“Next week,” I say. “Feels like it crept up overnight.”
She laughs. “That tracks. Everything important does.”
We talk about nothing consequential. About the venue. About how strange LA can feel even when you’ve lived here for years. About traffic, which somehow always becomes a shared language. She doesn’t flirt. She doesn’t probe. She just… talksto me, like a normal person having a drink at the end of a long evening.
It’s a relief I didn’t realize I needed.
We’re standing closer than strangers usually do, but it’s the kind of closeness that comes from not having to perform. It’s comfortable and easy. At one point, she leans in to hear me better over a swell of conversation behind us, and I lean in, too, without thinking.
That’s when I feel it. The subtle shift in the room. A photographer moves through the space again, quiet and efficient, catching moments that look natural because they aren’t staged. I don’t turn toward the camera. I don’t straighten. I don’t change my expression.
I already know how to look relaxed.
The flash goes off once. Then again later, when I’m laughing at something Candice says, my head tipped slightly toward hers.
By the time I’m back in the car, the city settling into familiar streets and stoplights, my phone buzzes against the console. A notification. I glance down at it at the next red light. It’s a photo. Me and Candice, mid-conversation, bodies angled toward each other, close and unguarded. We look comfortable and friendly. At ease in a way that reads effortlessly from the outside.
The caption is neutral.
Monarchs rookie Oliver Marshall attends team sponsor dinner ahead of preseason.
No speculation. No assumptions spelled out. Just implication hanging quietly in the space between pixels.

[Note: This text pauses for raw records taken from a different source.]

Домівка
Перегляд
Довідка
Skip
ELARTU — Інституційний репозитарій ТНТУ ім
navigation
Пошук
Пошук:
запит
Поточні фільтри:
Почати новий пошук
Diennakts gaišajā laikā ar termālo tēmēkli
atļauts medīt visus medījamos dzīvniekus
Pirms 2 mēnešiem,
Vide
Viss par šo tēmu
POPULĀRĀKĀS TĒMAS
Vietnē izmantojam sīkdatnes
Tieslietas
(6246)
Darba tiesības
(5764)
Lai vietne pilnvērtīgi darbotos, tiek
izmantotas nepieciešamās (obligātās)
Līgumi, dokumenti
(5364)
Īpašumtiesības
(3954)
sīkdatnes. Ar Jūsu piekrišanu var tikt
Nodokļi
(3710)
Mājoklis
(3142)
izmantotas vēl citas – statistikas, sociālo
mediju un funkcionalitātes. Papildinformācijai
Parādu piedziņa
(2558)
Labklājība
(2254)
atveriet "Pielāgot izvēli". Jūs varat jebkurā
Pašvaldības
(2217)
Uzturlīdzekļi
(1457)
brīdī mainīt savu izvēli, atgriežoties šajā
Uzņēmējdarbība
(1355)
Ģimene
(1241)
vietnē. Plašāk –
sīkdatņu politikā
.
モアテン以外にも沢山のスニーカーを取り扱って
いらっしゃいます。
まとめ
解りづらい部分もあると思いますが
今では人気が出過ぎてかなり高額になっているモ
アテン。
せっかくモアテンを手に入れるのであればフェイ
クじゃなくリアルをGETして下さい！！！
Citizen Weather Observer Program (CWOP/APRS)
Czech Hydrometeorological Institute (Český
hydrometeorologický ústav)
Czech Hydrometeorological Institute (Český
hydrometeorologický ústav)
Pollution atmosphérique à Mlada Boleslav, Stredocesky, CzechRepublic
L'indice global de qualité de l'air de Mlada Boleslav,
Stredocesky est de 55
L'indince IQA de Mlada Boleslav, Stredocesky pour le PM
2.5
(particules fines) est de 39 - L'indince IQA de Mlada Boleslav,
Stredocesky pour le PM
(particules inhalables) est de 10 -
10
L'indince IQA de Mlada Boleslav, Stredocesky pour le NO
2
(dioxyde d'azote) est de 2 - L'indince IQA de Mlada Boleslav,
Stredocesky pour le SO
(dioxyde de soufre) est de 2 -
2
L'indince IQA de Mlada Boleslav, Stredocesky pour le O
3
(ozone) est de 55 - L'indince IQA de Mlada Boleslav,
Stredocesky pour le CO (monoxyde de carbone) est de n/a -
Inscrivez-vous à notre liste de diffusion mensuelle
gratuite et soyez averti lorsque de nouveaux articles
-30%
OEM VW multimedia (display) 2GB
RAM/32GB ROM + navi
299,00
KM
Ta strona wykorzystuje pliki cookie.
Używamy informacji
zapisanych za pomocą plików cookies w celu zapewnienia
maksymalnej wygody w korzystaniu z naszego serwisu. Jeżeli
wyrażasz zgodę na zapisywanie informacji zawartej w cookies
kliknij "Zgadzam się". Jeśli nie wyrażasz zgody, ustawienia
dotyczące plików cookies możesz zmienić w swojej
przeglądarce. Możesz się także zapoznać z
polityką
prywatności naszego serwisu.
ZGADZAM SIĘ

I swallow and lock my phone, setting it face down.
Thankfully, the drive back is quiet. The city slides past in familiar traffic patterns that don’t ask anything of me. By the time I pull into the garage and take the elevator, the noise of the evening has settled into something manageable.
In the suite, Rafe is waiting. He’s on the small couch with his guitar resting beside him, not playing it, just there like he’d set it down and forgotten why. The lamp in the corner throws soft light across the room, catching the edges of the minimalist furniture. I can’t wait to get an apartment of my own.
He looks up when the door closes behind me, his expression easing as soon as he sees me. “Hey,” he says.
“Hey,” I answer, dropping my keys onto the bedside table. The sound feels too loud in the quiet.
I toe off my shoes and cross the room, sitting beside him. He leans into me without thinking, shoulder fitting under my chin like it’s muscle memory. I rest my hand at the nape of his neck, thumb brushing warm skin, and feel my body finally unclench.
For a moment, neither of us speaks.
“How was it?” he asks eventually.
I exhale. “Fine.”
He hums softly, not convinced but not pushing yet. “Fine likefine, or fine like you’re going to tell me the real version in a minute?”
I snort quietly. “Sponsor dinner. Polite. Everyone very invested in preseason optimism.”
“That sounds… thrilling.”
“It was exactly as thrilling as it sounds.”
He shifts so he can look at me, one knee still tucked under him. “Anyone memorable?”
I think about Marco, hovering just close enough to count as friendly. About Kirk’s laugh carrying too far across the room. About Dan’s wife offering me a seat at a table that felt warm and safe and entirely incompatible with the way my life actually looks.
“Mostly normal,” I say. “Which I think is the point.”
Rafe studies my face, eyes sharp even when he’s trying to be casual. “That didn’t answer the question.”
“They talked a lot about preseason,” I add instead. “About how it’s not like Summer League. Less chaos. More scrutiny.”